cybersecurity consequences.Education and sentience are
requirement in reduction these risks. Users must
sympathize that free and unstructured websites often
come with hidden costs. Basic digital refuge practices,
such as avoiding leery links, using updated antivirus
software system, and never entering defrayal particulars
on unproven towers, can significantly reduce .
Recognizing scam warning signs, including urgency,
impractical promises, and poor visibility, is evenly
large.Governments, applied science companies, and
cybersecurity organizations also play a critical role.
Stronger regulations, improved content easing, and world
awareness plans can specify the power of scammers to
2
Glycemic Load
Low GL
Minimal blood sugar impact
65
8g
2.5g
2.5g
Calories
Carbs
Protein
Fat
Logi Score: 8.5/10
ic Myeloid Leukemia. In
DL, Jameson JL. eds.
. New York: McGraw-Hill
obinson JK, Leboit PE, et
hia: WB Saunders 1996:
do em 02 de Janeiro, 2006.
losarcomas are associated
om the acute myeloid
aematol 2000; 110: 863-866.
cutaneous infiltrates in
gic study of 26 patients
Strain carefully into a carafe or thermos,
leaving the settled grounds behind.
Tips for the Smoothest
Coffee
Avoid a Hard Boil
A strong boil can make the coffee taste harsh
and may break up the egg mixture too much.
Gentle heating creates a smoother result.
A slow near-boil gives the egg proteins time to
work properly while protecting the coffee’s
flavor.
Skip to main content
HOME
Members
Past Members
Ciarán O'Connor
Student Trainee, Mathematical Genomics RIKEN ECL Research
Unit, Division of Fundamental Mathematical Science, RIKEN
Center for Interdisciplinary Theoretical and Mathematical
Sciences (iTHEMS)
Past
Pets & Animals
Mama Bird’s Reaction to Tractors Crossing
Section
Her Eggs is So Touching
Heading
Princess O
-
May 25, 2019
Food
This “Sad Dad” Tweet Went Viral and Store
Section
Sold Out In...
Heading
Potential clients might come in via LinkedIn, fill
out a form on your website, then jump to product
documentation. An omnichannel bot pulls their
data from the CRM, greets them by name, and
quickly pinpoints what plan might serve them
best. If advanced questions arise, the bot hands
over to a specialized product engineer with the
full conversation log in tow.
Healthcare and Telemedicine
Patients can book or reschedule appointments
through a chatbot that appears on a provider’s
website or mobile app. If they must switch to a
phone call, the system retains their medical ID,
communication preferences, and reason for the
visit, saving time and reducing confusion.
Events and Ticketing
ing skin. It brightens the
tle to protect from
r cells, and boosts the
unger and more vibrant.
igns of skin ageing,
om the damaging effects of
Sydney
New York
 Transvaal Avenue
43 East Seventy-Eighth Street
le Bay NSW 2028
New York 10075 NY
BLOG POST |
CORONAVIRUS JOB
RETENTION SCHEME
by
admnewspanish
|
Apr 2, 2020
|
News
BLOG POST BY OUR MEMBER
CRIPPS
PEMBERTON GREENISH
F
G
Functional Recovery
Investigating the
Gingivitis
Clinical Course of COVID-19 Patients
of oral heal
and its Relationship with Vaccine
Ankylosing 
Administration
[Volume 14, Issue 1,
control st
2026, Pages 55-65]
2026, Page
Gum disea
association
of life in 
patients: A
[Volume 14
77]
--------------------------------------------------
## Your instructions
Working from the material above, retype exactly the lines from the one with "om the acute myeloid" through the one with "best. If advanced", both included, and only those lines.

## Answer section
om the acute myeloid
aematol 2000; 110: 863-866.
cutaneous infiltrates in
gic study of 26 patients
Strain carefully into a carafe or thermos,
leaving the settled grounds behind.
Tips for the Smoothest
Coffee
Avoid a Hard Boil
A strong boil can make the coffee taste harsh
and may break up the egg mixture too much.
Gentle heating creates a smoother result.
A slow near-boil gives the egg proteins time to
work properly while protecting the coffee’s
flavor.
Skip to main content
HOME
Members
Past Members
Ciarán O'Connor
Student Trainee, Mathematical Genomics RIKEN ECL Research
Unit, Division of Fundamental Mathematical Science, RIKEN
Center for Interdisciplinary Theoretical and Mathematical
Sciences (iTHEMS)
Past
Pets & Animals
Mama Bird’s Reaction to Tractors Crossing
Section
Her Eggs is So Touching
Heading
Princess O
-
May 25, 2019
Food
This “Sad Dad” Tweet Went Viral and Store
Section
Sold Out In...
Heading
Potential clients might come in via LinkedIn, fill
out a form on your website, then jump to product
documentation. An omnichannel bot pulls their
data from the CRM, greets them by name, and
quickly pinpoints what plan might serve them
best. If advanced questions arise, the bot hands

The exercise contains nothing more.